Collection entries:
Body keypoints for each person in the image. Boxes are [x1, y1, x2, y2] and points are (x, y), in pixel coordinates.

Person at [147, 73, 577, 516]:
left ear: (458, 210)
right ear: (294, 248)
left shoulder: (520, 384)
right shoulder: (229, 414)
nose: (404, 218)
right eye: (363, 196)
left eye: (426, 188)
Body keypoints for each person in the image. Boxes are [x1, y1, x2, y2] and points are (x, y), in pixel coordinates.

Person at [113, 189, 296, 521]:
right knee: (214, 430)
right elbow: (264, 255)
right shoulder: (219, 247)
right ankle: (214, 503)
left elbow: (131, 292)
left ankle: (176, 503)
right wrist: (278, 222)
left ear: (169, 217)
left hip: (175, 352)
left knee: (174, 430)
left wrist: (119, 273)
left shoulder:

==

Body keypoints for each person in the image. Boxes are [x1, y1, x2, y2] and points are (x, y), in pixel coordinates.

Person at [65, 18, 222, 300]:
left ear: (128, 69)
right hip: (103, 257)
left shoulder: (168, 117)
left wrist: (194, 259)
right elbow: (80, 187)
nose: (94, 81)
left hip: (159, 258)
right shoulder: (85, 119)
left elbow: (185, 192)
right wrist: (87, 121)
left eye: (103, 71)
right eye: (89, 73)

* * *

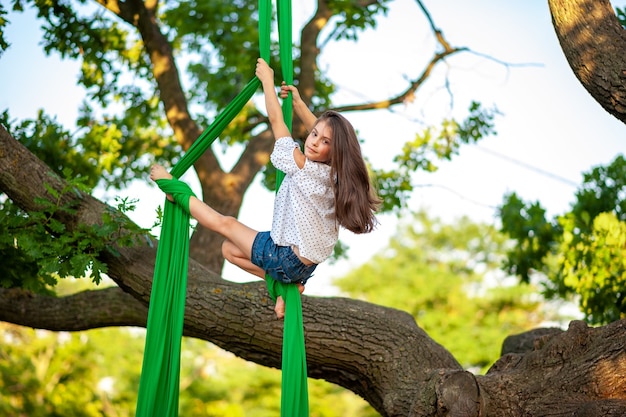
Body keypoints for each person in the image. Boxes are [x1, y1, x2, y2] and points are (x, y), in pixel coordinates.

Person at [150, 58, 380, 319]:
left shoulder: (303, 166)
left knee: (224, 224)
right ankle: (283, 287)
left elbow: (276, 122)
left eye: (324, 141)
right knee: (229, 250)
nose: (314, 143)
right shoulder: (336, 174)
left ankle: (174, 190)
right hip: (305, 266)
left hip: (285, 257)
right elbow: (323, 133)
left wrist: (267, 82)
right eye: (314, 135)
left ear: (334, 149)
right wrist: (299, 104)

# Requirement
Among the records, find all lines that include the string "ankle" and return them.

# Solution to this exercise
right ankle: (214, 503)
left ankle: (176, 503)
right ankle: (283, 287)
left ankle: (174, 190)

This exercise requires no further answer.